Часы оторопели и, кажется, забыли отсчитать два-три положенных такта. Нависла пауза.

– Разумеется, я буду вашей женой, – сказала Людмила Дорофеевна, мило теребя оборки платья. Как опытный дирижер, она выжала из паузы максимум, и оркестр, то бишь ее голос с трогательно осевшим тембром, вступил в нужном месте, не раньше и не позже. Партитура диалога ожила. Пауза только подчеркнула значимость ее грянувших слов. – Для меня это большая честь. По-моему, за это стоит выпить.

Орфей Иванович растерянно посмотрел на пустую бутылку, стоящую на столе, и сделал движение, чтобы встать со стула. Желание Людмилы Дорофеевны для него давно уже было законом.

– Нет, нет, сиди, Орфей Иванович, тебе нельзя, надо беречь ногу. У меня есть «Рижский бальзам». Он крепче водки. Годится?

Пустая бутылка была убрана со стола (при этом Людмила Дорофеевна ободряющим и плавным движением ладони прикоснулась к свежим тюльпанам, которые, в выправке дворцового караула, вытянули свои пламенеющие бутоны на сочных тугих стеблях), бокалы сменили старинные рюмки из массивного хрусталя.

– Это еще дореволюционное стекло. Единственное, что осталось от деда, не считая иконы. За что пьем?

– За тебя, моя дорогая.

Медали слабо звякнули, стиснутые внушительной грудью Людмилы Дорофеевны, ордена дозрели до бордового румянца.
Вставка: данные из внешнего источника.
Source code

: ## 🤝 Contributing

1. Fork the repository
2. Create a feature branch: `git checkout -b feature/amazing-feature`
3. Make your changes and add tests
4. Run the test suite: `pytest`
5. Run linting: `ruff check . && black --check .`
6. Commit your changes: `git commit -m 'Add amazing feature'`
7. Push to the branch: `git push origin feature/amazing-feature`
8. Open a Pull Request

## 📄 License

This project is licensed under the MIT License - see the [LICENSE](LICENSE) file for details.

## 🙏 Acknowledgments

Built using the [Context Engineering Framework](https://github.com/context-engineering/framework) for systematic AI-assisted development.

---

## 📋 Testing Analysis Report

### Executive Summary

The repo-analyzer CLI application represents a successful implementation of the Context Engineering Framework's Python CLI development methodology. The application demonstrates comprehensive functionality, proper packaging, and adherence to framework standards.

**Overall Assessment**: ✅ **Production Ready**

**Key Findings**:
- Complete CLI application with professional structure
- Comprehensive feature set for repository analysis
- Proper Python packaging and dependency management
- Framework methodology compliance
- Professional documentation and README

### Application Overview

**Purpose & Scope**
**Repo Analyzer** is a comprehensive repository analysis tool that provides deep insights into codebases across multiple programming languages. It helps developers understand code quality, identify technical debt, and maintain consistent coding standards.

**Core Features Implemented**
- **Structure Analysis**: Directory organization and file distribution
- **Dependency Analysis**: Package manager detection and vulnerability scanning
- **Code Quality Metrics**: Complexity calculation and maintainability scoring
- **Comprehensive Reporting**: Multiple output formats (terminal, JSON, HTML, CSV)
Орфею Ивановичу был подарен поцелуй, о котором он грезил еще там, на фронте, – еще до того, как убил фашиста. И только теперь он обнимал женщину, ради которой, оказывается, воевал: он только сейчас понял это.

В этот момент где-то в городе, затерянном на просторах жестокой Азии, прогремел залп салюта в честь победы над варварами из Европы.

– И за то, что ты остался жив, мой воин, – сказала Людмила Дорофеевна и выпила, опередив капитана и кларнетиста.

Вечерние сумерки быстро поглощали дневной свет.

По высокому небу, обгоняя друг друга, плавно скользили легкие облака.